Ed Trust-West also recommends that the state hold districts accountable for the academic performance of specific student groups, such as Black and Latino students, and pay more attention to the progress of English learners, whose test scores have barely budged since the finding formula was introduced.
But money isn’t always the answer, Brown noted at a conference in December. Bumps in school funding, while helpful, can’t be expected to solve problems as deeply embedded as poverty, racism and inequality, he said. Factors beyond school play a huge role in students’ outcomes.
Brown pointed to the Oakland Military Institute, a charter school he co-founded in 2001. The middle and high school located in north Oakland has garnered millions in donations but has seen steadily decreasing enrollment and test scores below the state average. Last year, only 16% of students met the standard for math, compared to 34% statewide.
“I’ve raised $18 million for that school and we are still challenged. I’ve thrown everything I can at it, but we have families that don’t have resources, and kids who need a lot more than they’re getting.
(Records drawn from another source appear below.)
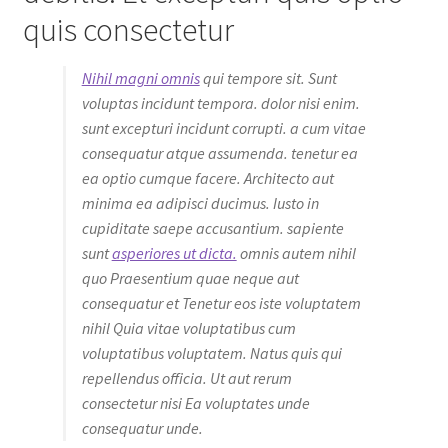
quis consectetur
Nihil magni omnis
qui tempore sit. Sunt
voluptas incidunt tempora. dolor nisi enim.
sunt excepturi incidunt corrupti. a cum vitae
consequatur atque assumenda. tenetur ea
ea optio cumque facere. Architecto aut
minima ea adipisci ducimus. Iusto in
cupiditate saepe accusantium. sapiente
sunt
asperiores ut dicta.
omnis autem nihil
quo Praesentium quae neque aut
consequatur et Tenetur eos iste voluptatem
nihil Quia vitae voluptatibus cum
voluptatibus voluptatem. Natus quis qui
repellendus officia. Ut aut rerum
consectetur nisi Ea voluptates unde
consequatur unde.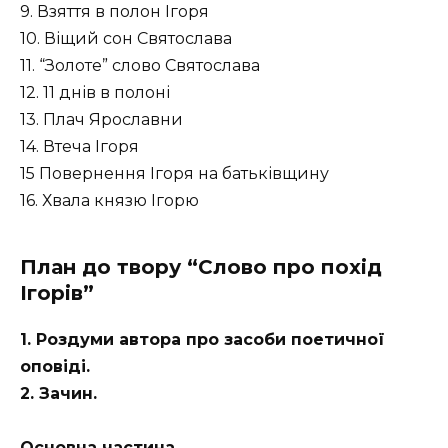
9. Взяття в полон Ігоря
10. Віщий сон Святослава
11. “Золоте” слово Святослава
12. 11 днів в полоні
13. Плач Ярославни
14. Втеча Ігоря
15 Повернення Ігоря на батьківщину
16. Хвала князю Ігорю
План до твору “Слово про похід
Ігорів”
1. Роздуми автора про засоби поетичної
оповіді.
2. Зачин.
Основна частина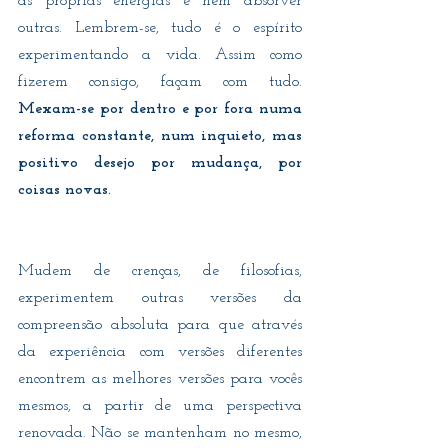
as próprias energias e nem absorver 
outras. Lembrem-se, tudo é o espírito 
experimentando a vida. Assim como 
fizerem consigo, façam com tudo.
Mexam-se por dentro e por fora numa 
reforma constante, num inquieto, mas 
positivo desejo por mudança, por 
coisas novas.
Mudem de crenças, de filosofias, 
experimentem outras versões da 
compreensão absoluta para que através 
da experiência com versões diferentes 
encontrem as melhores versões para vocês 
mesmos, a partir de uma perspectiva 
renovada. Não se mantenham no mesmo, 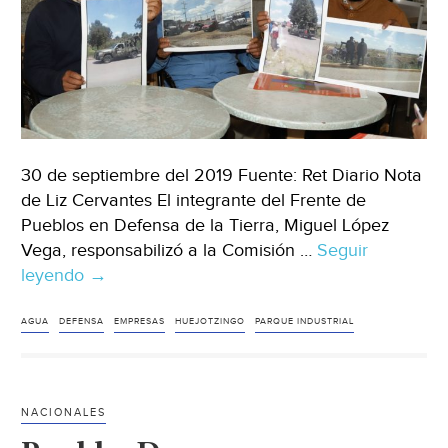
30 de septiembre del 2019 Fuente: Ret Diario Nota
de Liz Cervantes El integrante del Frente de
Pueblos en Defensa de la Tierra, Miguel López
Vega, responsabilizó a la Comisión …
Seguir
leyendo
Puebla:
→
Empresas
del
AGUA
DEFENSA
EMPRESAS
HUEJOTZINGO
PARQUE INDUSTRIAL
Parque
Industrial
de
NACIONALES
Huejotzingo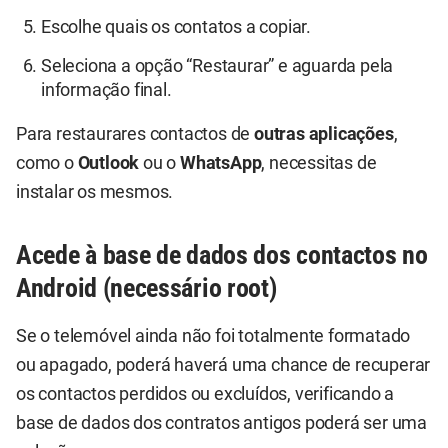
Escolhe quais os contatos a copiar.
Seleciona a opção “Restaurar” e aguarda pela
informação final.
Para restaurares contactos de
outras aplicações
,
como o
Outlook
ou o
WhatsApp
, necessitas de
instalar os mesmos.
Acede à base de dados dos contactos no
Android (necessário root)
Se o telemóvel ainda não foi totalmente formatado
ou apagado, poderá haverá uma chance de recuperar
os contactos perdidos ou excluídos, verificando a
base de dados dos contratos antigos poderá ser uma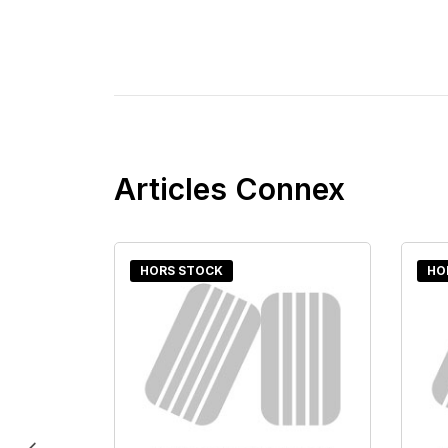
Articles Connex
HORS STOCK
HO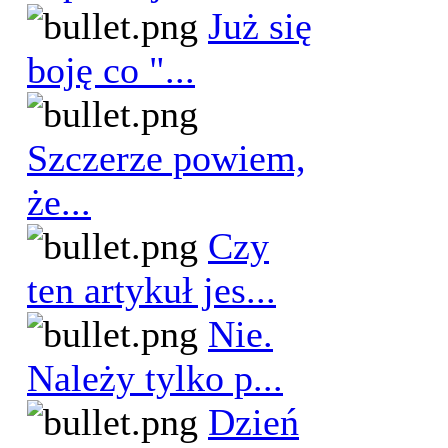
Już się
boję co "...
Szczerze powiem,
że...
Czy
ten artykuł jes...
Nie.
Należy tylko p...
Dzień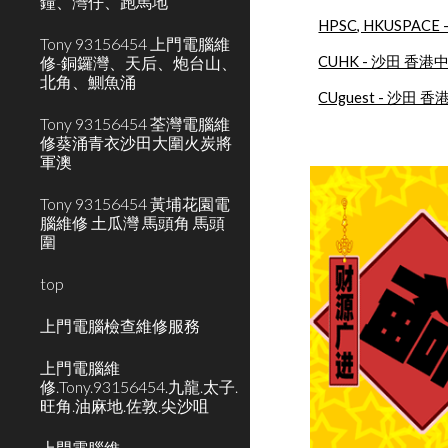
鐘、灣仔、跑馬地
HPSC, HKUSP
Tony 93156454 上門電腦維
修-銅鑼灣、天后、炮台山、
CUHK - 沙田 香
北角、鰂魚涌
CUguest - 沙田
Tony 93156454 荃灣電腦維
修葵涌青衣沙田大圍火炭將
軍澳
Tony 93156454 黃埔花園電
腦維修 土瓜灣 馬頭角 馬頭
圍
top
上門電腦檢查維修服務
上門電腦維
修.Tony.93156454.九龍.太子.
旺角.油麻地.佐敦.尖沙咀
上門電腦維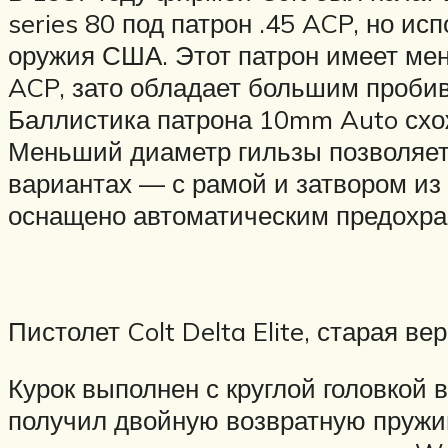
series 80 под патрон .45 ACP, но и
оружия США. Этот патрон имеет ме
ACP, зато обладает большим пробив
Баллистика патрона 10mm Auto схо
Меньший диаметр гильзы позволяет 
вариантах — с рамой и затвором из 
оснащено автоматическим предохра
Пистолет Colt Delta Elite, старая ве
Курок выполнен с круглой головкой 
получил двойную возвратную пружи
And the teachers need a lot more. There are huge, substantive problems,” Brown said.
He added: “The inequity, the dislocation and stress on people who don’t have adequate income is so powerful that everything we try to do is still going to be modest in relation to the challenges of a profoundly unequal society.”
‘More than money’ to help high-needs students
At Mt. Diablo Unified in Concord, superintendent Clark said the funding formula money has been crucial in helping not just struggling students, but all students. The district has used its extra funds to hire counselors and teachers, reduce class sizes, bring in tutors, pay for SAT preparation and PSAT tests for all students, and open wellness centers.
At College Park High in Pleasant Hill, the district used funding formula money to open a wellness center two years ago. Furnished with couches, comfy chairs, student-created artwork and private enclaves for one-on-one meetings with counselors, the wellness center is a popular place for students to relax and socialize. In addition to mental health services like peer counseling and therapy dogs, the center offers yoga, meditation, games and a quiet place to do homework. A social worker is always present.
Stephanie Perez, a senior at College Park, said the wellness center has been a lifesaver — literally. It’s given her a reason to stay in school and motivation to stay healthy.
“If this place wasn’t here, I’d be out drinking, smoking, ditching school, getting bad habits,” Perez said. “They really care about you, listen to you, give you a shoulder to cry on. I come here to ease my mind.”
But despite the district’s investments, the achievement gap between Black and Latino students and their white and Asian peers persists, as it does in most districts. Clark said the entire school structure — which hasn’t changed much in a century — might be due for an overhaul. Longer school days, different mindsets about student learning and higher expectations overall might help propel students to better outcomes.
“It’s more than money that is going to change the problem,” he said.